If all other things were generally equal, which single quality is most important for a video surveillance camera?
A: You must answer this question from an operational perspective. The most important qualities depend on what the CCTV camera is being used for – a camera might be used for real time situational awareness supported by security patrols and operators wielding high resolution PTZs but more often it will be used as a post-event forensic tool.
A camera used for investigation needs to provide a well-compressed, high quality image stream in order to meet its operational priorities.
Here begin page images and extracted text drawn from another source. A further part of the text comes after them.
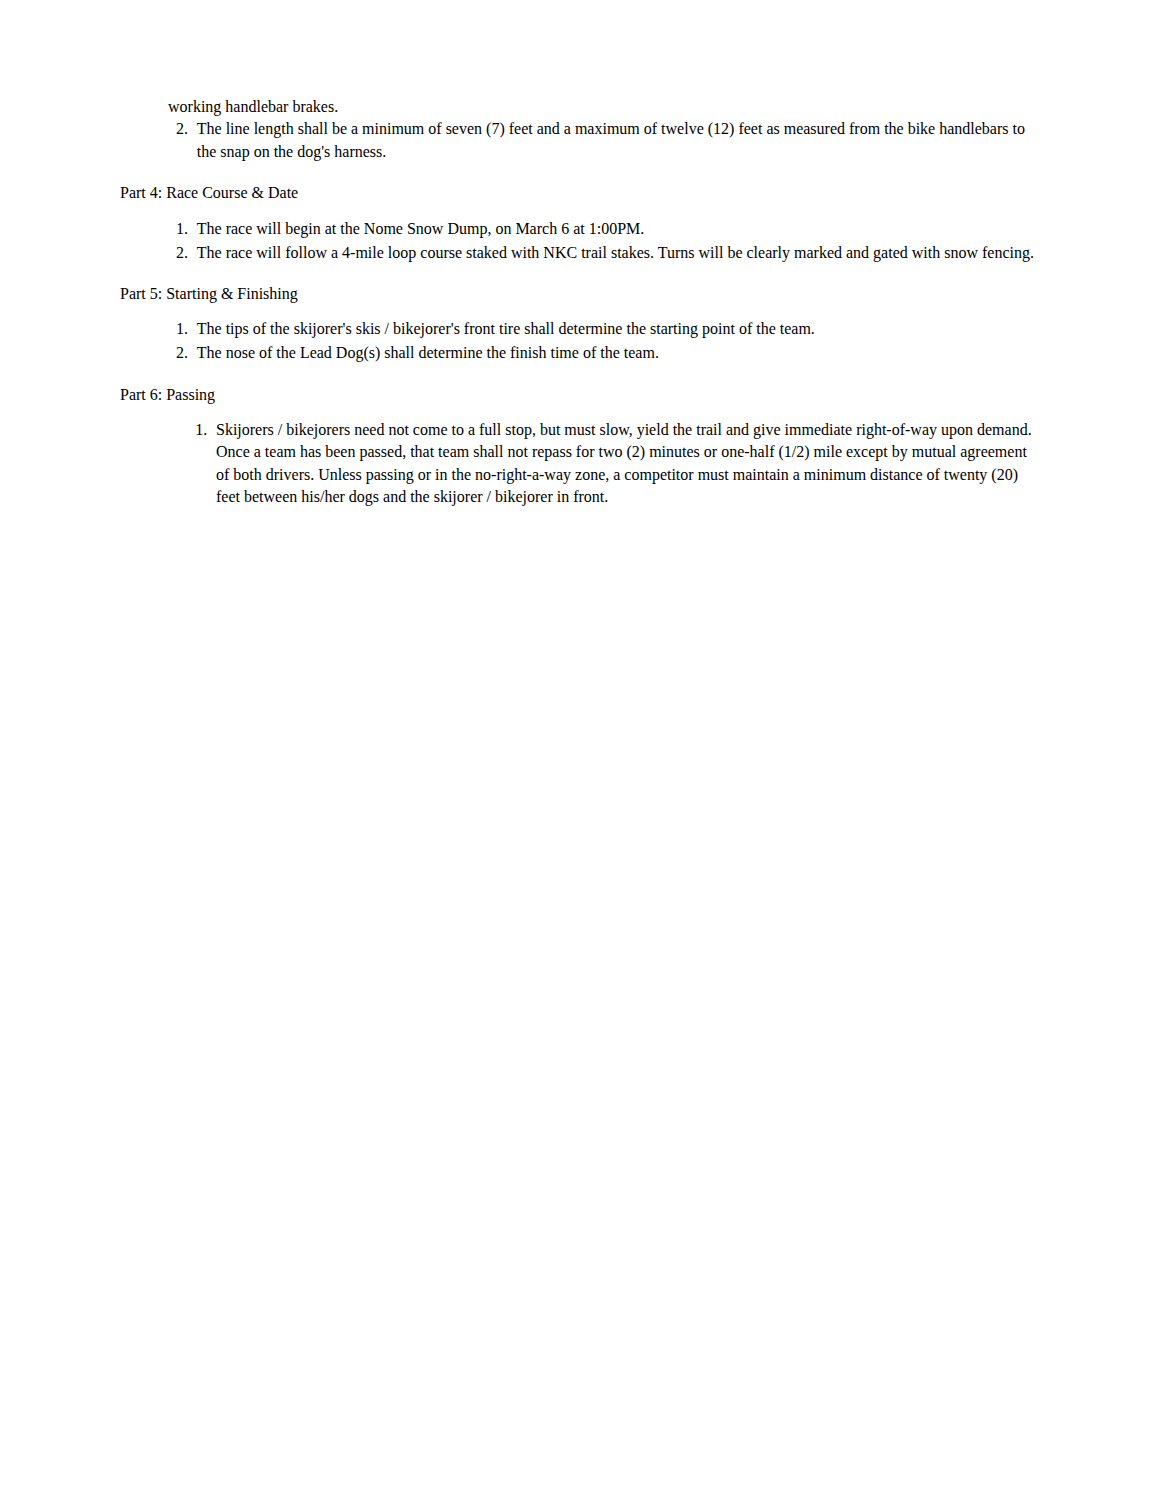working handlebar brakes.
The line length shall be a minimum of seven (7) feet and a maximum of twelve (12) feet as measured from the bike handlebars to the snap on the dog's harness.
Part 4: Race Course & Date
The race will begin at the Nome Snow Dump, on March 6 at 1:00PM.
The race will follow a 4-mile loop course staked with NKC trail stakes. Turns will be clearly marked and gated with snow fencing.
Part 5: Starting & Finishing
The tips of the skijorer's skis / bikejorer's front tire shall determine the starting point of the team.
The nose of the Lead Dog(s) shall determine the finish time of the team.
Part 6: Passing
Skijorers / bikejorers need not come to a full stop, but must slow, yield the trail and give immediate right-of-way upon demand. Once a team has been passed, that team shall not repass for two (2) minutes or one-half (1/2) mile except by mutual agreement of both drivers. Unless passing or in the no-right-a-way zone, a competitor must maintain a minimum distance of twenty (20) feet between his/her dogs and the skijorer / bikejorer in front.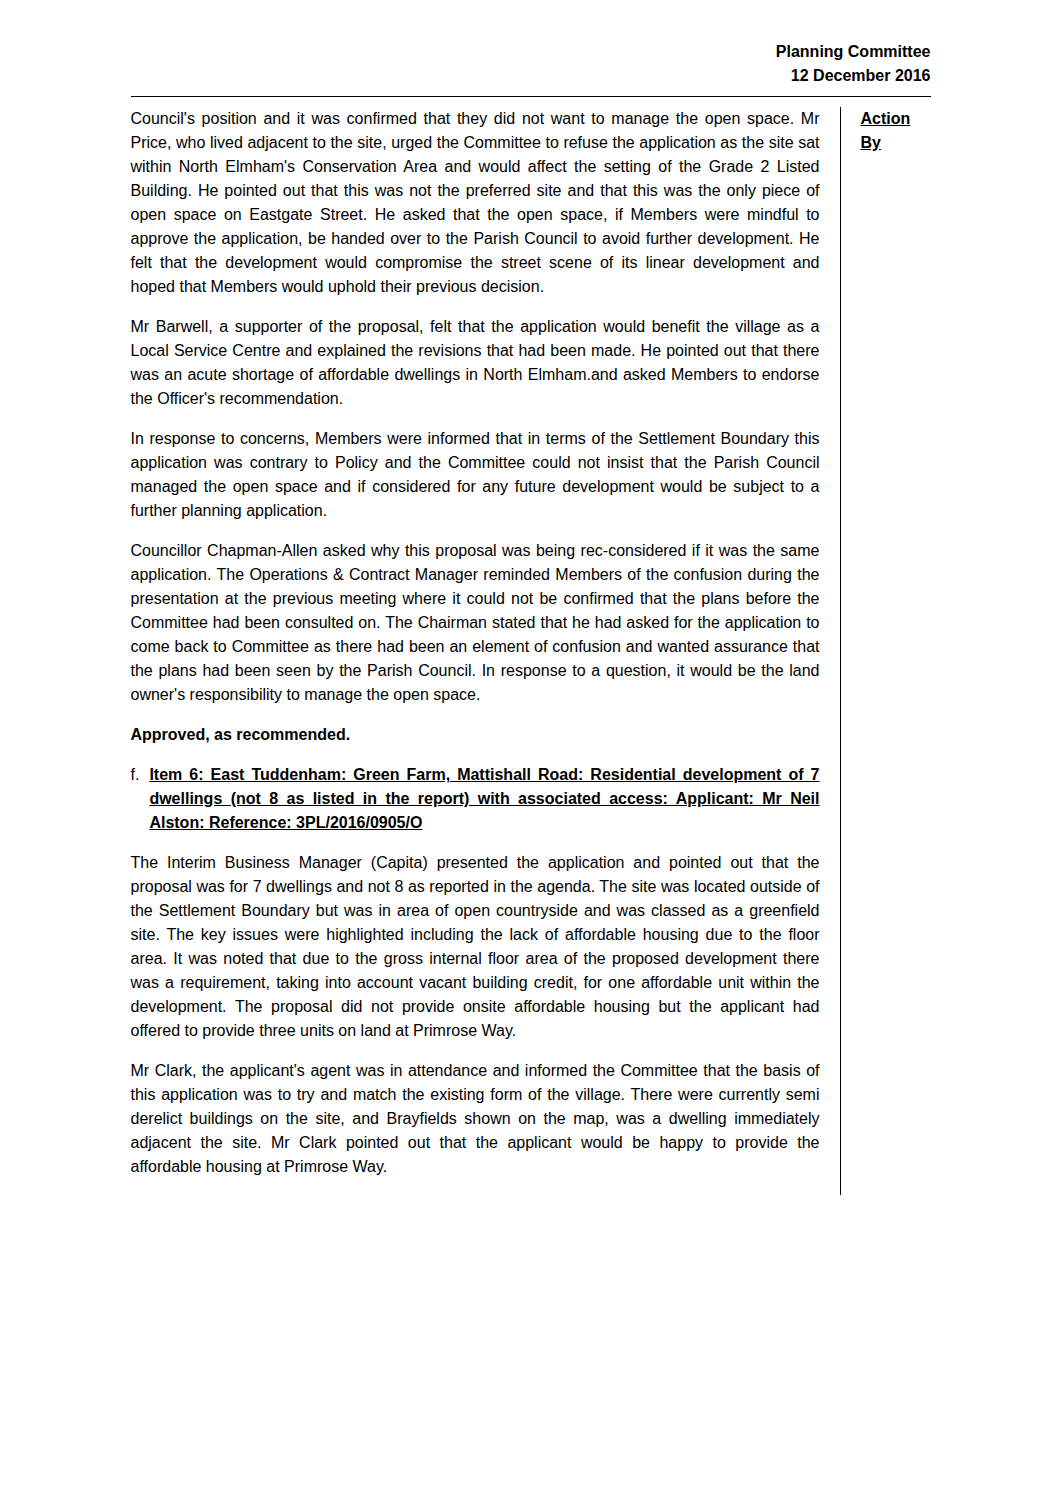Planning Committee
12 December 2016
Council's position and it was confirmed that they did not want to manage the open space. Mr Price, who lived adjacent to the site, urged the Committee to refuse the application as the site sat within North Elmham's Conservation Area and would affect the setting of the Grade 2 Listed Building. He pointed out that this was not the preferred site and that this was the only piece of open space on Eastgate Street. He asked that the open space, if Members were mindful to approve the application, be handed over to the Parish Council to avoid further development. He felt that the development would compromise the street scene of its linear development and hoped that Members would uphold their previous decision.
Mr Barwell, a supporter of the proposal, felt that the application would benefit the village as a Local Service Centre and explained the revisions that had been made. He pointed out that there was an acute shortage of affordable dwellings in North Elmham.and asked Members to endorse the Officer's recommendation.
In response to concerns, Members were informed that in terms of the Settlement Boundary this application was contrary to Policy and the Committee could not insist that the Parish Council managed the open space and if considered for any future development would be subject to a further planning application.
Councillor Chapman-Allen asked why this proposal was being rec-considered if it was the same application. The Operations & Contract Manager reminded Members of the confusion during the presentation at the previous meeting where it could not be confirmed that the plans before the Committee had been consulted on. The Chairman stated that he had asked for the application to come back to Committee as there had been an element of confusion and wanted assurance that the plans had been seen by the Parish Council. In response to a question, it would be the land owner's responsibility to manage the open space.
Approved, as recommended.
f.
Item 6: East Tuddenham: Green Farm, Mattishall Road: Residential development of 7 dwellings (not 8 as listed in the report) with associated access: Applicant: Mr Neil Alston: Reference: 3PL/2016/0905/O
The Interim Business Manager (Capita) presented the application and pointed out that the proposal was for 7 dwellings and not 8 as reported in the agenda. The site was located outside of the Settlement Boundary but was in area of open countryside and was classed as a greenfield site. The key issues were highlighted including the lack of affordable housing due to the floor area. It was noted that due to the gross internal floor area of the proposed development there was a requirement, taking into account vacant building credit, for one affordable unit within the development. The proposal did not provide onsite affordable housing but the applicant had offered to provide three units on land at Primrose Way.
Mr Clark, the applicant's agent was in attendance and informed the Committee that the basis of this application was to try and match the existing form of the village. There were currently semi derelict buildings on the site, and Brayfields shown on the map, was a dwelling immediately adjacent the site. Mr Clark pointed out that the applicant would be happy to provide the affordable housing at Primrose Way.
Action
By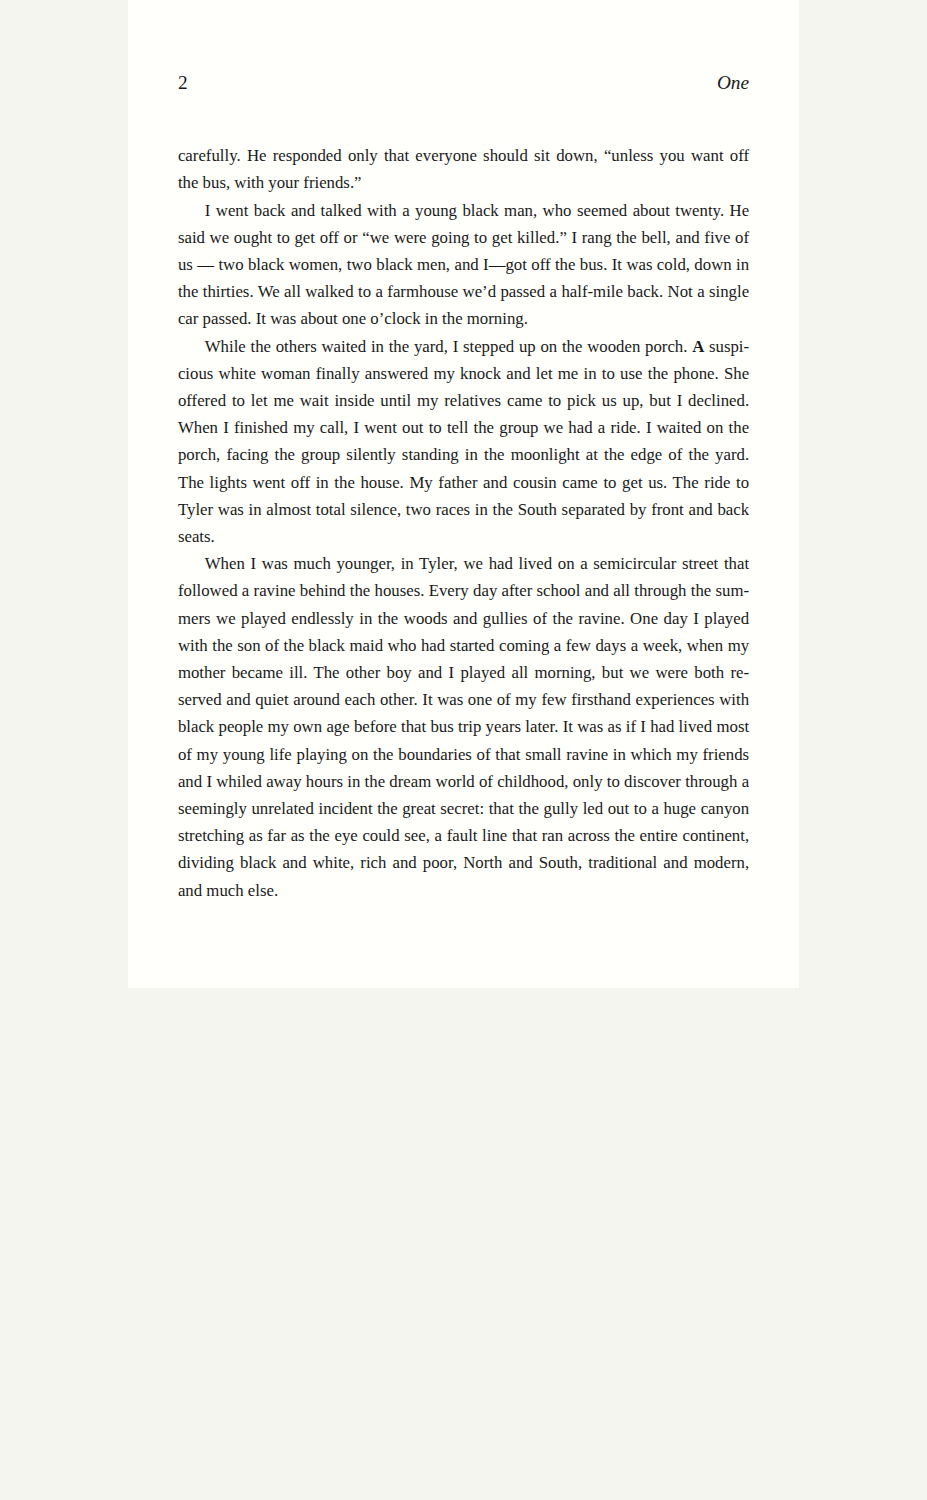2 One
carefully. He responded only that everyone should sit down, “unless you want off the bus, with your friends.”
I went back and talked with a young black man, who seemed about twenty. He said we ought to get off or “we were going to get killed.” I rang the bell, and five of us — two black women, two black men, and I—got off the bus. It was cold, down in the thirties. We all walked to a farmhouse we’d passed a half-mile back. Not a single car passed. It was about one o’clock in the morning.
While the others waited in the yard, I stepped up on the wooden porch. A suspicious white woman finally answered my knock and let me in to use the phone. She offered to let me wait inside until my relatives came to pick us up, but I declined. When I finished my call, I went out to tell the group we had a ride. I waited on the porch, facing the group silently standing in the moonlight at the edge of the yard. The lights went off in the house. My father and cousin came to get us. The ride to Tyler was in almost total silence, two races in the South separated by front and back seats.
When I was much younger, in Tyler, we had lived on a semicircular street that followed a ravine behind the houses. Every day after school and all through the summers we played endlessly in the woods and gullies of the ravine. One day I played with the son of the black maid who had started coming a few days a week, when my mother became ill. The other boy and I played all morning, but we were both reserved and quiet around each other. It was one of my few firsthand experiences with black people my own age before that bus trip years later. It was as if I had lived most of my young life playing on the boundaries of that small ravine in which my friends and I whiled away hours in the dream world of childhood, only to discover through a seemingly unrelated incident the great secret: that the gully led out to a huge canyon stretching as far as the eye could see, a fault line that ran across the entire continent, dividing black and white, rich and poor, North and South, traditional and modern, and much else.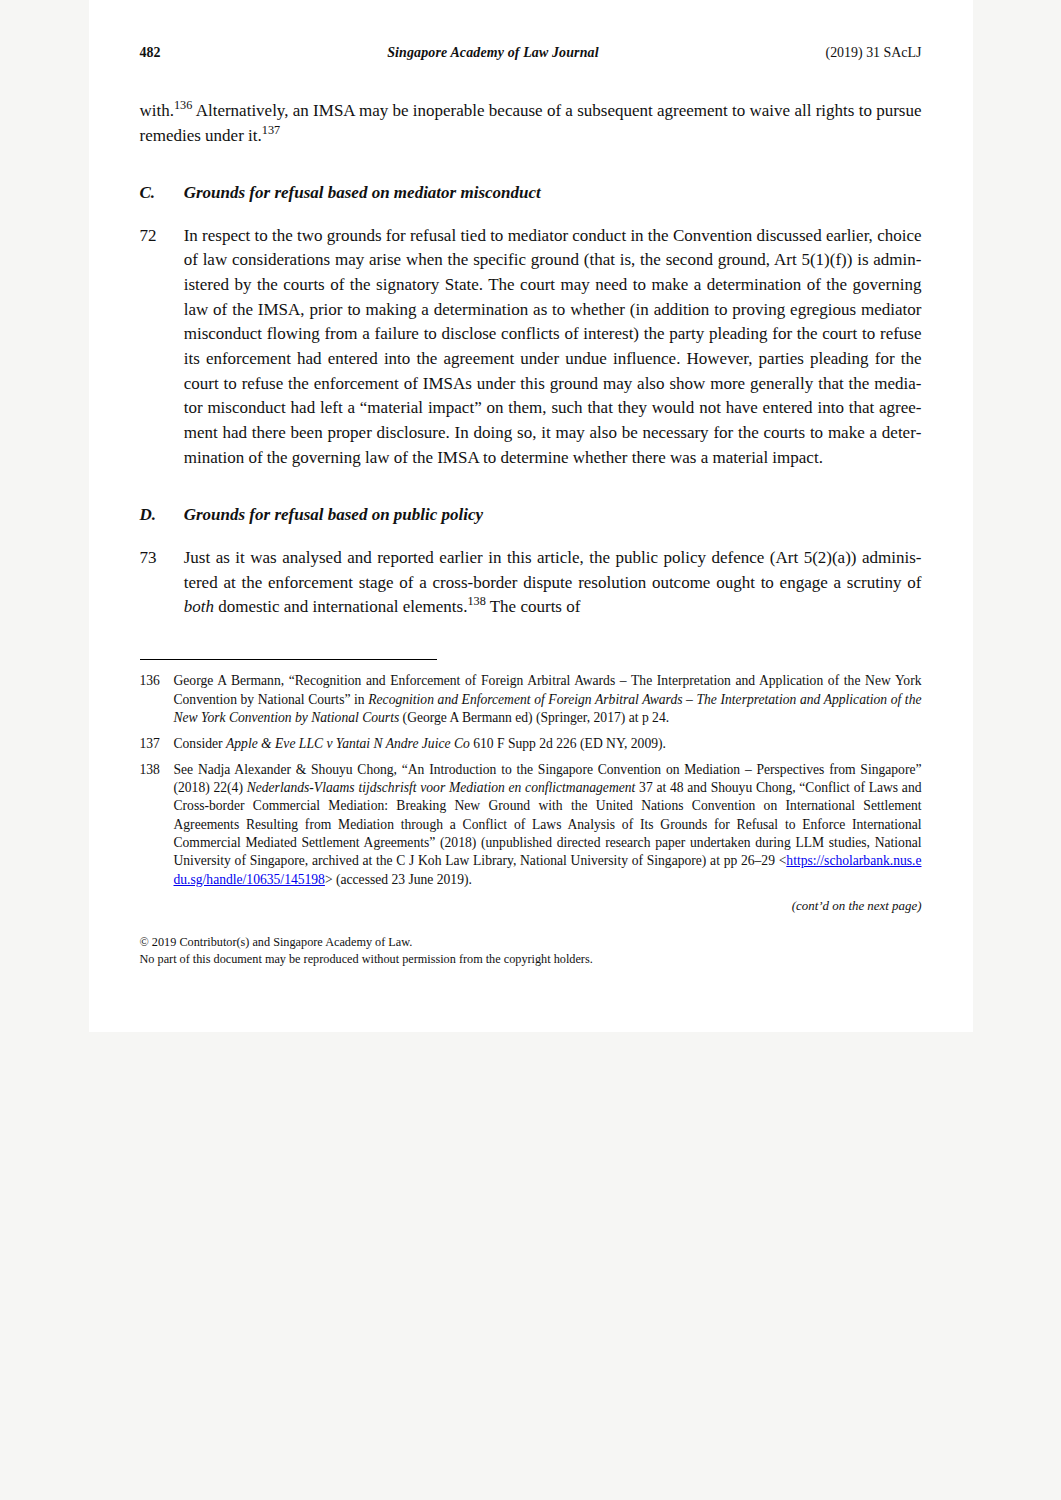482 Singapore Academy of Law Journal (2019) 31 SAcLJ
with.136 Alternatively, an IMSA may be inoperable because of a subsequent agreement to waive all rights to pursue remedies under it.137
C. Grounds for refusal based on mediator misconduct
72 In respect to the two grounds for refusal tied to mediator conduct in the Convention discussed earlier, choice of law considerations may arise when the specific ground (that is, the second ground, Art 5(1)(f)) is administered by the courts of the signatory State. The court may need to make a determination of the governing law of the IMSA, prior to making a determination as to whether (in addition to proving egregious mediator misconduct flowing from a failure to disclose conflicts of interest) the party pleading for the court to refuse its enforcement had entered into the agreement under undue influence. However, parties pleading for the court to refuse the enforcement of IMSAs under this ground may also show more generally that the mediator misconduct had left a “material impact” on them, such that they would not have entered into that agreement had there been proper disclosure. In doing so, it may also be necessary for the courts to make a determination of the governing law of the IMSA to determine whether there was a material impact.
D. Grounds for refusal based on public policy
73 Just as it was analysed and reported earlier in this article, the public policy defence (Art 5(2)(a)) administered at the enforcement stage of a cross-border dispute resolution outcome ought to engage a scrutiny of both domestic and international elements.138 The courts of
136 George A Bermann, “Recognition and Enforcement of Foreign Arbitral Awards – The Interpretation and Application of the New York Convention by National Courts” in Recognition and Enforcement of Foreign Arbitral Awards – The Interpretation and Application of the New York Convention by National Courts (George A Bermann ed) (Springer, 2017) at p 24.
137 Consider Apple & Eve LLC v Yantai N Andre Juice Co 610 F Supp 2d 226 (ED NY, 2009).
138 See Nadja Alexander & Shouyu Chong, “An Introduction to the Singapore Convention on Mediation – Perspectives from Singapore” (2018) 22(4) Nederlands-Vlaams tijdschrisft voor Mediation en conflictmanagement 37 at 48 and Shouyu Chong, “Conflict of Laws and Cross-border Commercial Mediation: Breaking New Ground with the United Nations Convention on International Settlement Agreements Resulting from Mediation through a Conflict of Laws Analysis of Its Grounds for Refusal to Enforce International Commercial Mediated Settlement Agreements” (2018) (unpublished directed research paper undertaken during LLM studies, National University of Singapore, archived at the C J Koh Law Library, National University of Singapore) at pp 26–29 <https://scholarbank.nus.edu.sg/handle/10635/145198> (accessed 23 June 2019).
(cont’d on the next page)
© 2019 Contributor(s) and Singapore Academy of Law.
No part of this document may be reproduced without permission from the copyright holders.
If image clarity – taking into account contrast, colour rendition, low light and backlight performance – are equal, then image sharpness and resistance to motion blur are the most important qualities a camera can have from a security operations perspective.
Still from 4K camera in 500 lux – artistic but not court admissible…*
Resistance to motion blur is primarily a factor of shutter speed but some cameras manage to do better at the lowest default shutter speed settings of 1/25th or 1/30th of a second commonly seen in IP CCTV cameras. This suggests that in low light, digital rebuilding of high resolution images stressed by elevated ISO increases frame-by-frame processing latency, resulting in loss of raw data in the form of light reflected from fast moving objects passing through the scene – in short, the camera system can’t keep up with changes taking place in its angle of view. The higher the resolution of the sensor, the more important processing efficiency becomes.
What all this means is that camera system processing capability is a vital aspect of IP camera performance that must be taken into account during the selection process. Making selection harder is the fact different camera models from the same manufacturer can be of significantly different capability.
Sharpness, meanwhile, relates more to lens choice and focal length selection than it does to camera selection if resolution, WDR and low light performance are the same. ♦
By John Adams
* This image was modified in post production for tone and texture but with no loss of sharpness and no enhancement of blur.